Effective packaging solutions include flexible or semi-rigid materials like plastic cups and pouches, designed to maintain product integrity under extreme pressure, emphasizing that selecting the appropriate packaging is critical to prevent leaks and ensure product safety. Jessica Schwartz, Packaging Engineer, notes, "The evolution of flexible packaging has been pivotal for HPP's success. Innovations in high-pressure-resistant films and pouches enhance product protection and presentation. However, ensuring package integrity under extreme pressure remains a critical area of focus."

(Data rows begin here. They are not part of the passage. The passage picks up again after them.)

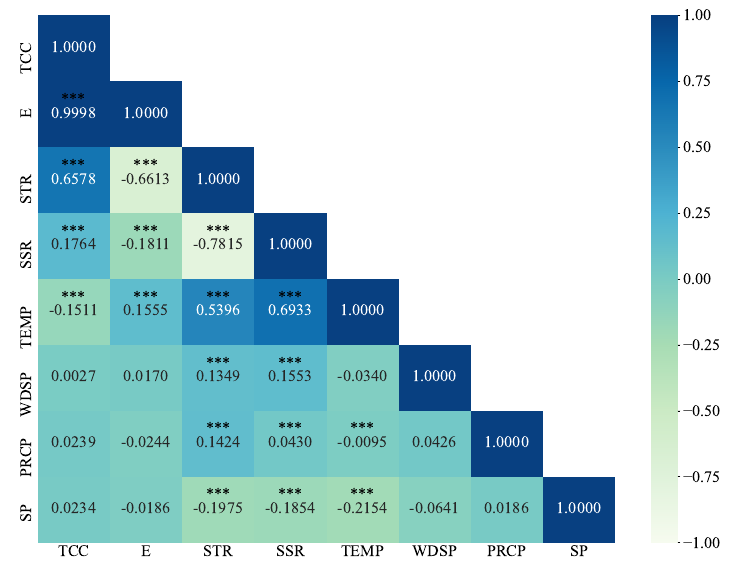
Figure 7. The heat map of the partial correlation coefficient between climate variables. *** means that the p -value is less than 0.05.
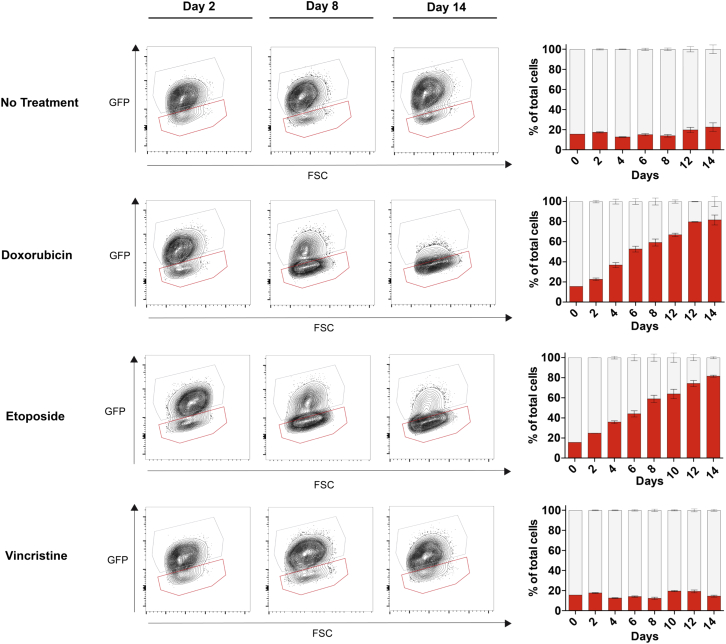
PPM1D Mutants Demonstrate a Selective Advantage In Vitro with Certain Classes of ChemotherapeuticsIn vitro competition was performed with GFP-negative PPM1D mutant cells to GFP-positive control cells at a starting ratio of 15:85. The competing cells were treated with doxorubicin (20 nM), etoposide (250 nM), or vincristine (1 nM) every 4 days, and flow cytometry was performed every 2 days over 14 days to assess the change in percentage of PPM1D mutants. Representative flow plots are depicted at three time points: day 2, day 8, and day 14. The red gate denotes the GFP-negative PPM1D mutant population, and the gray gate denotes the GFP-positive control population. Mean ± SD are shown in the summary graphs (n = 3).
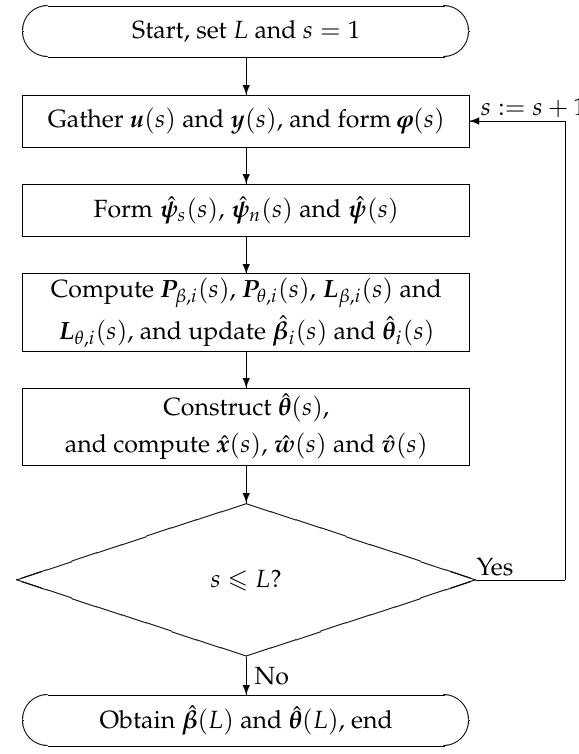
Figure 2. The flowchart of computing the PC-RGELS parameter estimates ˆ β ( L ) and ˆ θ ( L ) . 5.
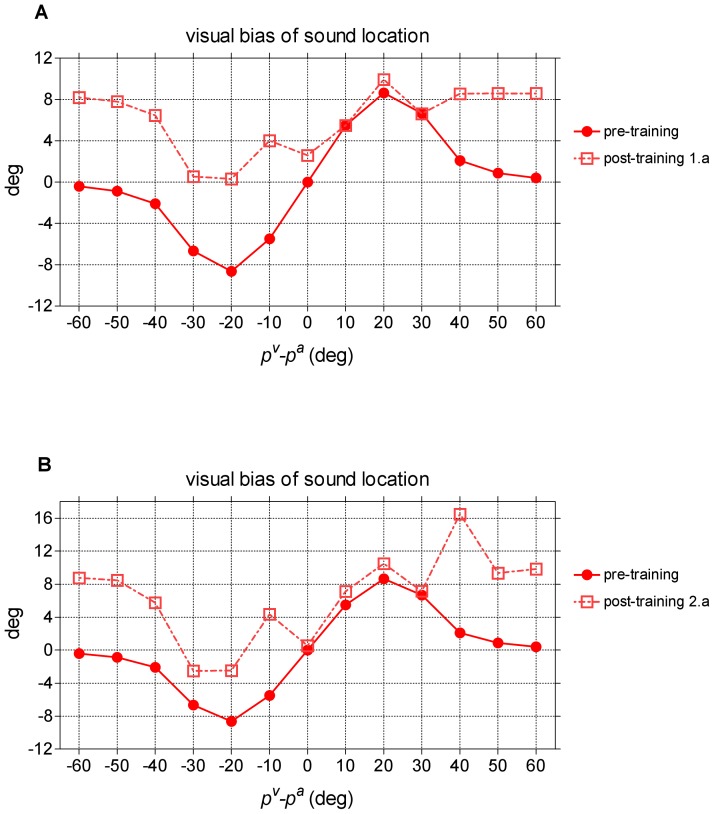
Visual bias of sound location after training.(A) Visual bias of sound location predicted by the model after training paradigm 1.a. The auditory stimulus was maintained fixed at position 100° (the position used during training), while the visual stimulus was located at different positions from 40° to 160° (visual-auditory angular separation ranging from −60° to 60°). The shift in sound location, computed in steady-state conditions, is displayed as a function of the visual-auditory angular separation. For the sake of comparison, results obtained before training are displayed too. (B) Visual bias of sound location predicted by the model after training paradigm 2.a. The same audio-visual stimulation as in panel A was performed, to compute the sound shift for different audio-visual disparities. The meaning of the symbols was the same as in panel A. Since training paradigm 2 involved all the acoustic space, the results displayed in the figure remain substantially unaltered for any position of the auditory stimulus.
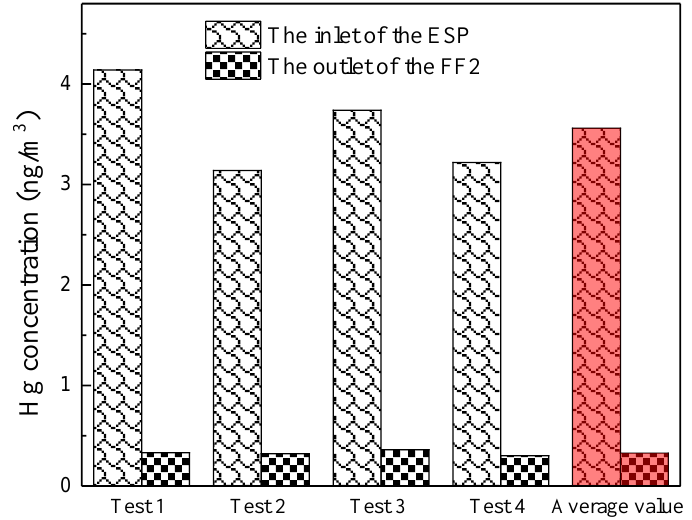
Figure 6. Hg concentration in the flue gas at the inlet of the ESP and the outlet of the FF2.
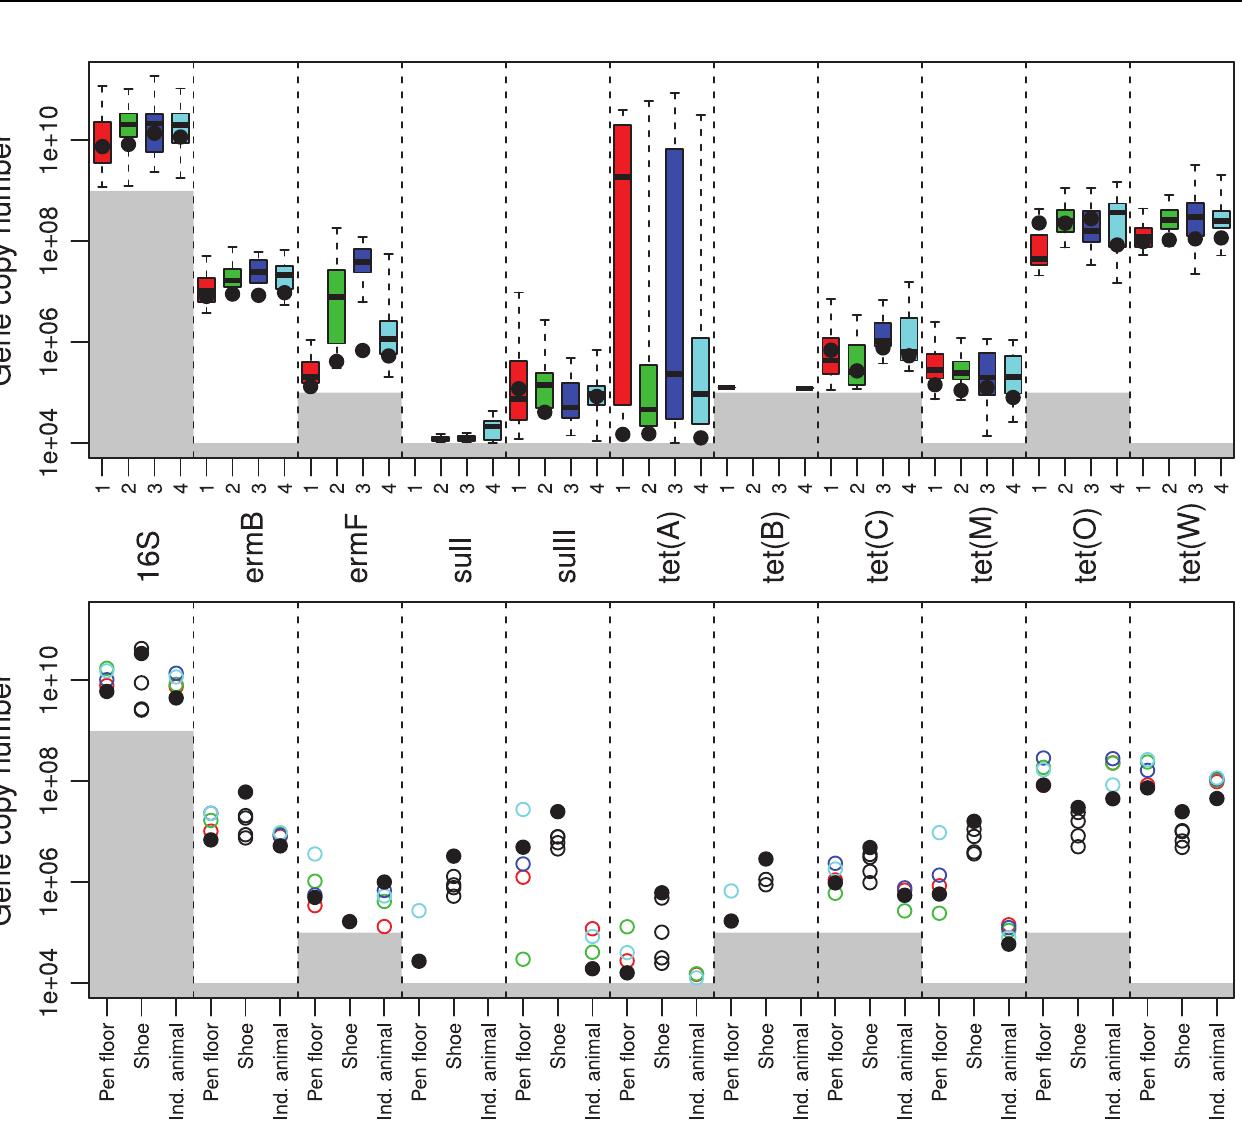
Fig 2. Sampling 1 gene copy numbers g -1 feces in individual animals within pens 1 – 4. Top: Boxplot showing the distribution of gene copies above the limit of quantification, LOQ (grey area = below LOQ) for individual animals within pens 1 – 4 from sampling 1 (pen 1, red, n = 22; pen 2, green, n = 20; pen 3, purple, n = 22; pen 4, blue, n = 20). The bottom and top of the boxes are the first and third quartiles, respectively. The black band inside the box is the median and the “ dotted-whiskers ” represent the maximum (greatest gene copy number values, excluding outliers) and minimum (least gene copy number value, excluding outliers). The solid circles are the individual animal pool pen samples within each pen. Each column represents a denoted gene (the respective genes are depicted in the middle of the figure and are shared for the top and bottom section of Fig 2). Bottom: The distribution of gene copies above the LOQ (grey area = below LOQ) for different sampling and pooling methods from sampling 1. The sampling methods are given under the bottom figure (Pen floor = pen floor sample; Shoe = shoe cover sample; Ind. animal = Individual animal sample). Each pen is represented by their colored circle for the pen floor and Ind. animal samples (pen 1, red circle; pen 2, green circle; pen 3, purple circle; pen 4, blue circle). The shoe cover samples are the same 4 shoe covers that were used in all 4 pens (individual shoe cover samples are empty black circles). The stable pools of the respective sampling method, pen floor, shoe cover, Ind. animal, are solid black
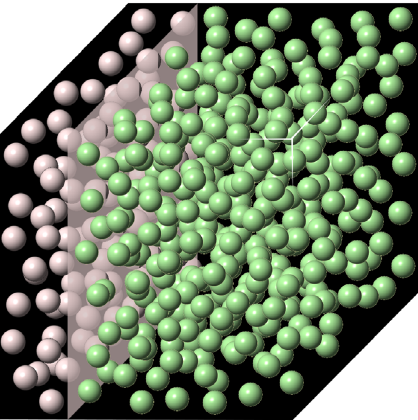
FIG. 2. Pictorial representation of the protocol used to study amorphous interfaces: pink particles on the left of the plane are pinned and green ones on the right are reequilibrated in the presence of this amorphous boundary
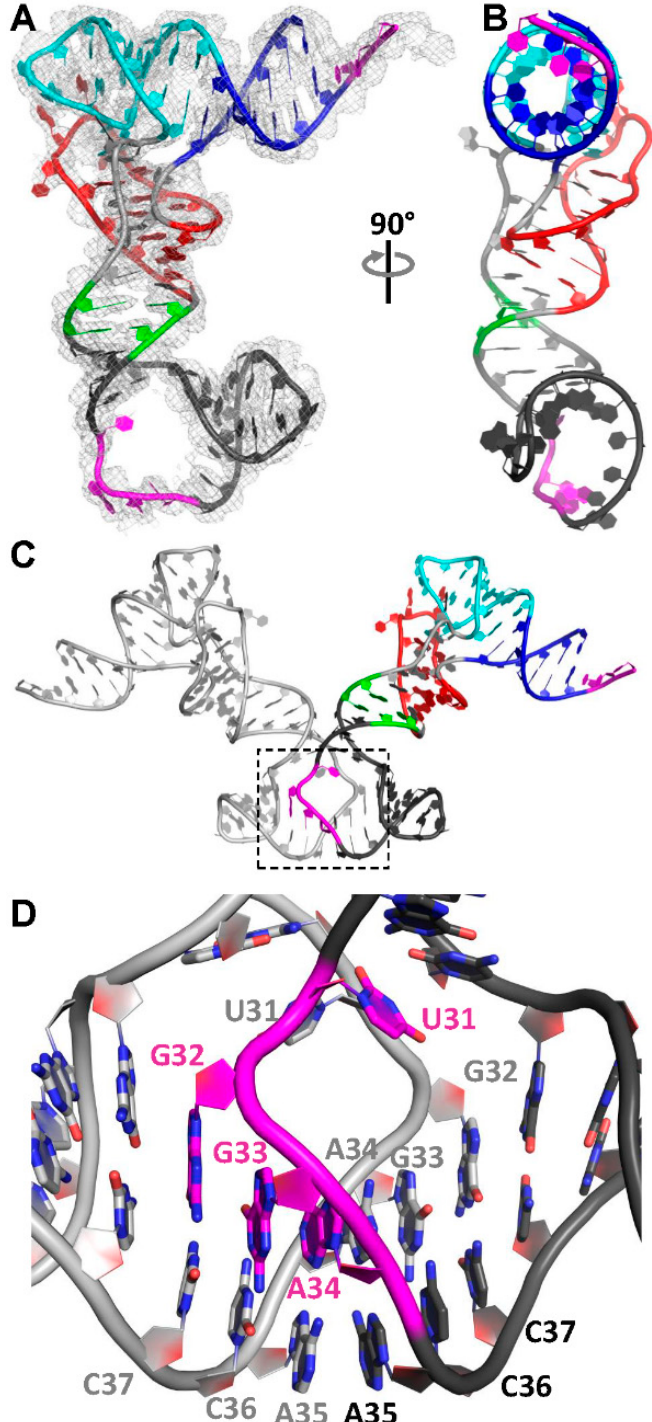
Figure 3. The 2.95 Å resolution crystal structures of tRNA–antiterminator fusion Construct #4 in space group C 222 1 . ( A ) Cartoon representation with 2 F o -F c electron density contoured at 1.0 σ , shown as a mesh. ( B ) Part A rotated 90 ◦ and shown without electron density. ( C ) Overall structure crystal packing across the antiterminator bulge and ( D ) close-up of the antiterminator bulge interactions highlighted by the dashed box in Panel C. Nucleotide numbering corresponds to numbering in the full-length construct. Coloring as in Figure 1 schematic, with the acceptor stem (blue), D-loop (red), T-loop (cyan), anticodon stem (green), antiterminator insertion (black), and the T-box sequence and tRNA UCCA tail (magenta).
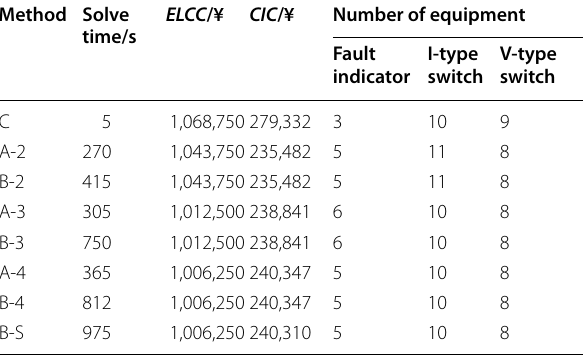
Table 11 Solution results when the failure probability of single equipment is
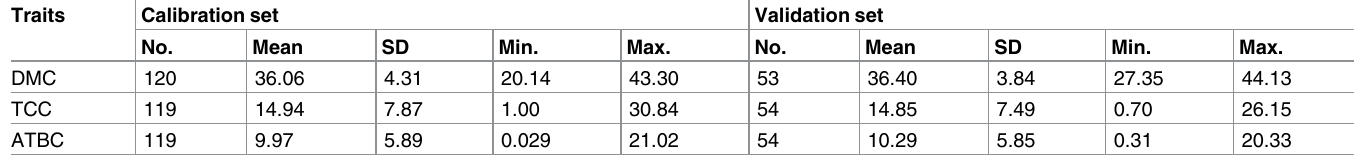
Table 2. Descriptivestatistics for model calibrations and independent set validations for DMC, TCC and ATBC using mashed root samples from CIAT, 2016. Traits Calibration set Validation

The future of HPP innovation and expansion
Matt Tom, Commercialization Expert, explains, "HPP has allowed the creation of products that were previously impossible. The ability to offer fresh-like juices and guacamole with extended shelf life has been a major competitive advantage. However, understanding the specific pressure and time requirements for each product composition is essential to achieve optimal results. As HPP technology advances, such as in combination with thermal cycling, the range of products and microorganisms that can be reliably treated really opens up. Finally, HPP really levels the playing field by enabling smaller companies to leverage this technology via tolling, eliminating the daunting capital expense."
As technology advances and costs decrease, HPP is poised for even greater adoption in the food industry. Ongoing research is exploring new applications, such as the processing of powders and dry ingredients. The development of more efficient and cost-effective HPP equipment will further democratize this technology, making it accessible to a wider range of processors. RV Fresh Foods also plans to diversify its product portfolio by introducing new variants of avocado-based sauces, purees, and value-added products such as healthy snacks and dips. This offering expansion is in response to the trend of consuming healthy and convenient foods.
In conclusion, HPP represents a significant leap forward in food processing, offering a safe and effective method for preserving freshness and extending shelf life. The adoption of HPP technology has allowed companies like RV Fresh Foods to improve the quality of their products, extend their shelf life, and reduce their environmental impact. While technical limitations exist, continuous innovation and research are paving the way for a future where HPP plays an even more prominent role in delivering high-quality, safe, and nutritious food to consumers.